(TEXT UNDER STUDY)

Republicans went after him, nonetheless.
Republican Rep. Chris Stewart called Vindman’s uniform a good reminder of his military service but also questioned why Vindman felt it necessary to wear it rather than a suit.
He wanted to know, too, if Vindman always insisted on being referred to by military rank rather than “Mr.” as he did in an exchange earlier with Rep. Devin Nunes, the committee’s top Republican. In that moment, he corrected Nunes and asked to be called “Lt. Col. Vindman, please.”
The committee attacks mirrored the combative approach of the White House, which used its official Twitter account to retweet attacks on Vindman, who continues to work at the White House.
Some Republican attacks struggled to land. After Rep. Jim Jordan suggested that Vindman’s peers questioned his judgment, Vindman read from a glowing performance review that called him “brilliant” and “unflappable.”
Other attacks, including from the White House’s director of social media, sought to imply that Vindman, a naturalized American citizen who was a toddler when his family fled Ukraine, may have dual loyalties.
Under questioning from GOP impeachment counsel Steve Castor, Vindman revealed that he was offered three times the post of Ukraine’s defense minister while attending Zelenskiy’s inauguration, but “immediately dismissed these offers.” He says he notified his chain of command and counterintelligence officials upon returning to the U.S.
Castor questioned whether that created the impression of a conflict, to which Vindman replied, “It's more important what my American chain of command thinks.”
‘Very intimidating’
Former U.S. Ambassador to Ukraine Marie Yovanovitch testifies before the House Intelligence Committee on Capitol Hill in Washington, Friday, Nov. 15, 2019, during the second public impeachment hearing of President Donald Trump's efforts to tie U.S. aid for Ukraine to investigations of his political opponents. (AP Photo/Alex Brandon)
The testimony of Marie Yovanovitch, the former U.S. ambassador to Ukraine who last spring was abruptly recalled from Kyiv and directed to return home on the next possible flight, was barely underway when Trump ridiculed her on Twitter, saying without evidence that things “turned bad” wherever she went during her decades-long career.
Yovanovitch left no doubt that she interpreted some of the Trump’s cryptic comments about her — “she’s going to go through some things,” he told Ukraine’s president in the July phone call — in the most chilling way.
“It didn’t sound good,” she said. “It sounded like a threat.”
She said the effect of the president’s comments “is very intimidating” not just for her but for others who might be similarly inclined root out corruption.
Rep. Adam Schiff, the Democratic chairman of the House intelligence committee, read Trump’s tweet to Yovanovitch and suggested it was part of a campaign of “witness intimidation.”
“Well, I want to let you know, Ambassador, that some of us here take witness intimidation very, very seriously.”
Trump, asked about it later, said, “I have the right to speak. I have freedom of speech.”

(End TEXT UNDER STUDY)
(DATA EXTRACT)

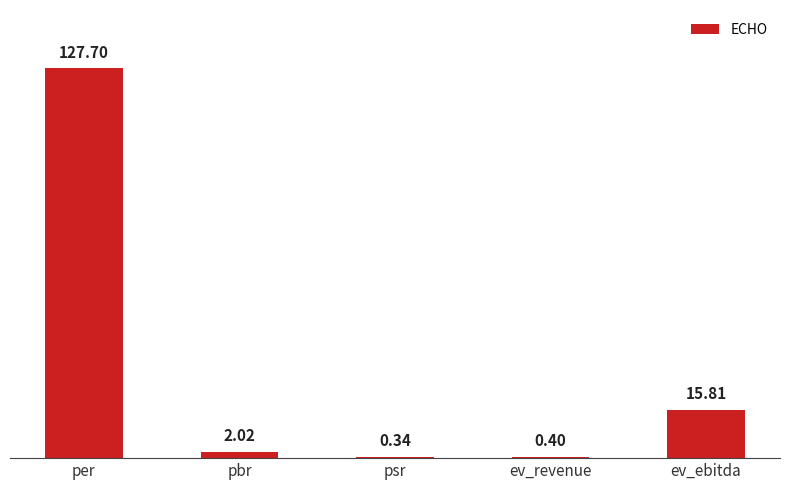

How many values exceed 2?

3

(End DATA EXTRACT)

TASKS TO CARRY OUT:
A: Translate into Spanish this sentence from the text on the impeachment hearings: "Some Republican attacks struggled to land."
B: From the text on the impeachment hearings, copy out everything between "Republican Rep. Chris" and "the White House.", inclusive.

PER-TASK ANSWERS:
A: Algunos ataques republicanos no lograron dar en el blanco.

B:
Republican Rep. Chris Stewart called Vindman’s uniform a good reminder of his military service but also questioned why Vindman felt it necessary to wear it rather than a suit.
He wanted to know, too, if Vindman always insisted on being referred to by military rank rather than “Mr.” as he did in an exchange earlier with Rep. Devin Nunes, the committee’s top Republican. In that moment, he corrected Nunes and asked to be called “Lt. Col. Vindman, please.”
The committee attacks mirrored the combative approach of the White House, which used its official Twitter account to retweet attacks on Vindman, who continues to work at the White House.